Qu’est-ce que le traumatisme d’identité?

Qu’est-ce que le traumatisme d’identité?

Le traumatisme précoce est toujours présent, ce qui signifie que nous essayons de faire face aux problèmes d’aujourd’hui à l’aide de moyens de survie du passé. Tout ce qui nous entoure est perçu comme un monde du passé. On marche dans un cercle vicieux.

L’identité, c’est son propre moi, avec ses désirs et ses besoins. Le sentiment d’être soi-même et son corps indépendamment des autres.

Le traumatisme identitaire est un traumatisme très difficile, la douleur la plus profonde d’une personne. Une personne qui existe, même si, selon l’opinion et le désir de son créateur (maman, papa), elle ne devrait pas exister. C’est un enfant non désiré qui doit affirmer son existence, contre la volonté de son parent. Ils doivent vivre leur propre vie, en sachant intérieurement « non » de la part de leur mère. L’enfant survit et s’adapte.
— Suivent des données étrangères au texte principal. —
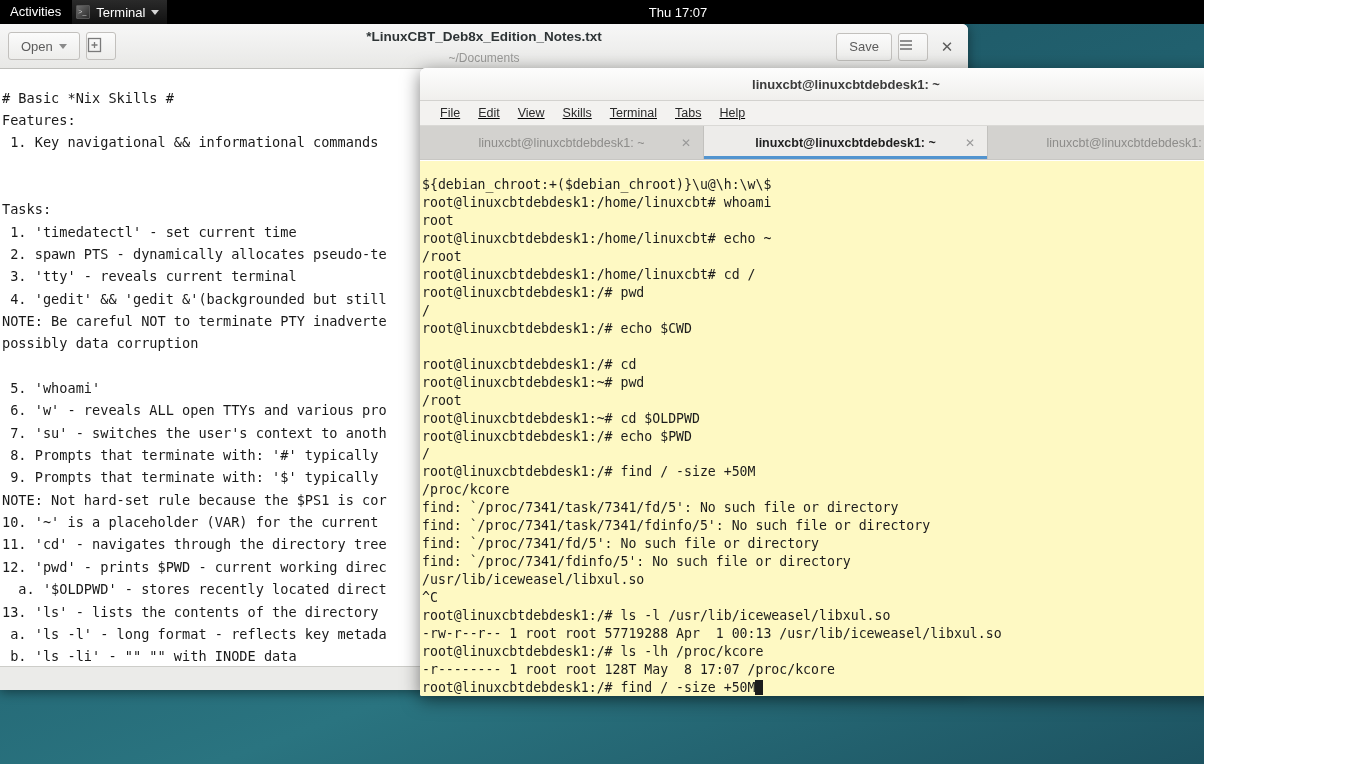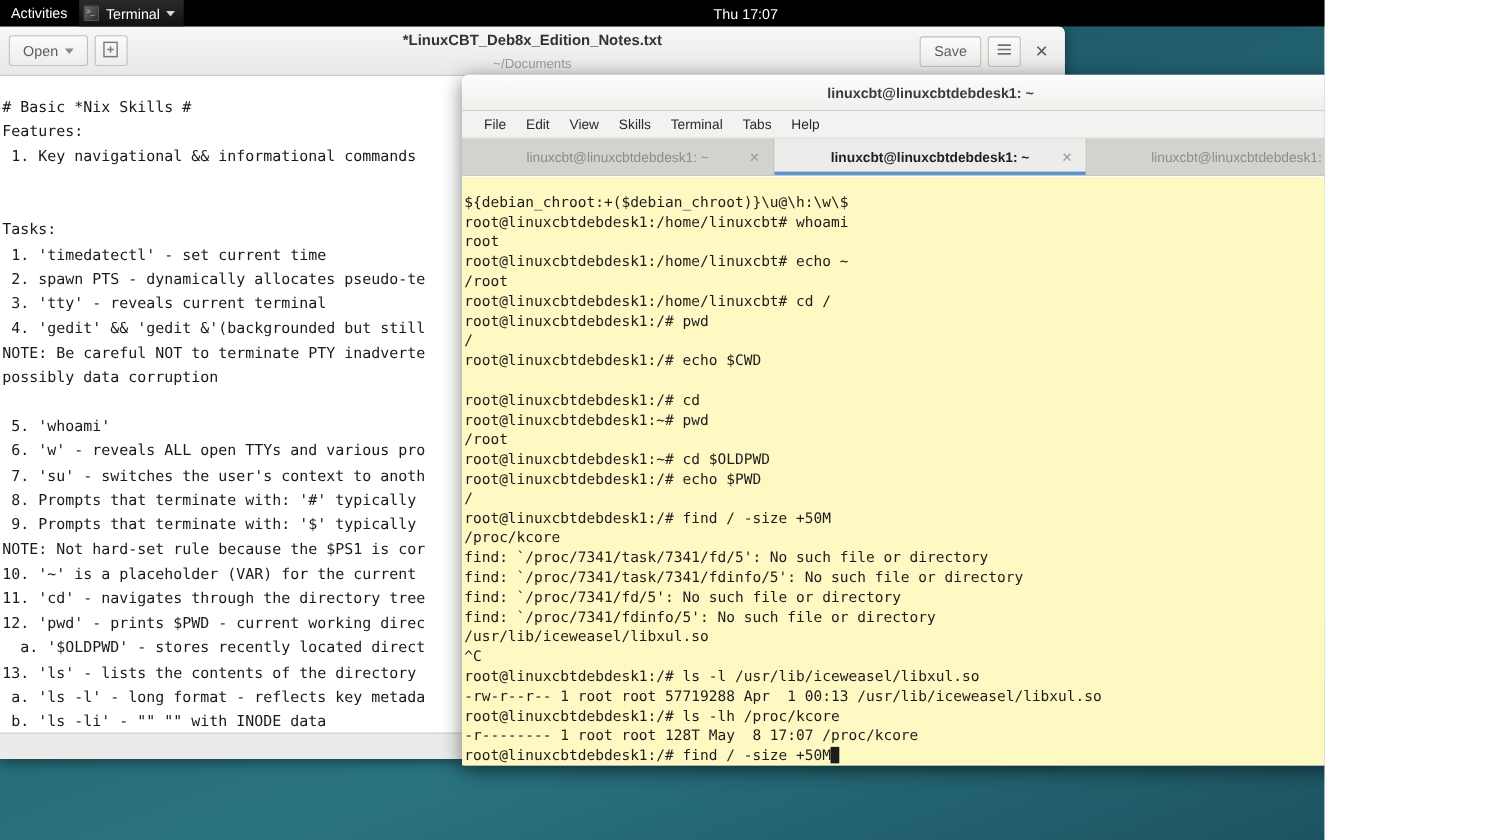--- a/index.html
+++ b/index.html
@@ -97,21 +97,21 @@
     position: absolute; right: 8px; top: 0; height: 45px;
     display: flex; align-items: center; gap: 6px;
   }
   .gbtn {
     height: 28px;
     border: 1px solid #c2c0bd;
     border-radius: 3px;
     background: linear-gradient(180deg, #fbfbfb 0%, #ededeb 100%);
     color: #5c5c5c;
     font-size: 13px;
-    display: flex; align-items: center; justify-content: center;
+    display: flex; align-items: center; 
     gap: 6px;
     padding: 0 12px;
     box-sizing: border-box;
   }
   .gbtn.icon { width: 30px; padding: 0; }
   .gbtn .dncaret {
     width: 0; height: 0;
     border-left: 4px solid transparent;
     border-right: 4px solid transparent;
     border-top: 5px solid #8a8a8a;
@@ -186,20 +186,21 @@
     display: flex; align-items: center;
     font-size: 14px; color: #4a4a4a;
   }
   #terminal .menubar {
     height: 25px;
     background: #f3f2f0;
     border-bottom: 1px solid #dad9d6;
     display: flex; align-items: center;
     padding-left: 11px;
     box-sizing: border-box;
+    text-decoration: underline;
   }
   #terminal .menubar .mitem {
     font-size: 12.5px; color: #2b2b2b;
     padding: 0 9px;
     line-height: 24px;
   }
   #terminal .tabbar {
     height: 34px;
     background: #d9d8d5;
     display: flex; align-items: stretch;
Le désir d’avoir un enfant est souvent une stratégie de survie en soi pour les parents traumatisés. Ils veulent combler leur propre vide au détriment de l’enfant, pour s’accrocher à un homme, pour créer l’illusion d’une famille, ou pour avoir un bébé pour maman ou pour eux-mêmes, ou parce que c’est le moment. Elles font tout cela pour elles-mêmes, et non par un désir sain « je veux être maman ».

Je pose souvent la question : « Quel genre d’enfance avez-vous eu ? ». La réponse initiale est généralement évidente : « J’ai eu une enfance formidable ». Ce n’est qu’ensuite, en descendant, que les illusions se dissolvent et que la douleur et la vérité remontent à la surface.

Pour survivre, l’enfant doit renoncer à son propre moi et s’approprier celui de sa mère, obéir, répondre à ses désirs, s’intégrer. Pour être avec maman, l’illusion de l’amour s’est formée sur la base de la vie. Il en résulte la formule « NOUS » = « moi et ma mère ». C’est-à-dire, NOUS = et ma mère, tout ce que ma mère perçoit comme étant à elle, il n’y a pas de personne propre.

Pour une personne souffrant d’un traumatisme identitaire, rien ne va de soi. La respiration, le rythme cardiaque, la température corporelle, la sensation de son corps, le contact, l’alimentation, la toilette, le mouvement, ses propres désirs sont tous remis en question, car on se remet en question et on croit qu’on ne peut exister que lorsqu’on se dissout dans quelqu’un d’autre et qu’on répond à ses besoins. Telle était la première expérience.

La conséquence du traumatisme identitaire est une perturbation de l’attachement. Les personnes recherchent dans toutes leurs relations ultérieures ce à quoi elles ont renoncé très tôt, renoncé à elles-mêmes : la vitalité, la joie de vivre, l’envie de vivre. Il leur semble qu’elles ne peuvent pas survivre seules. La relation avec une autre personne devient un substitut de soi. Cela signifie qu’il doit toujours y avoir une relation avec quelqu’un, car être seul, c’est la panique et la peur, perçues comme un danger pour la vie.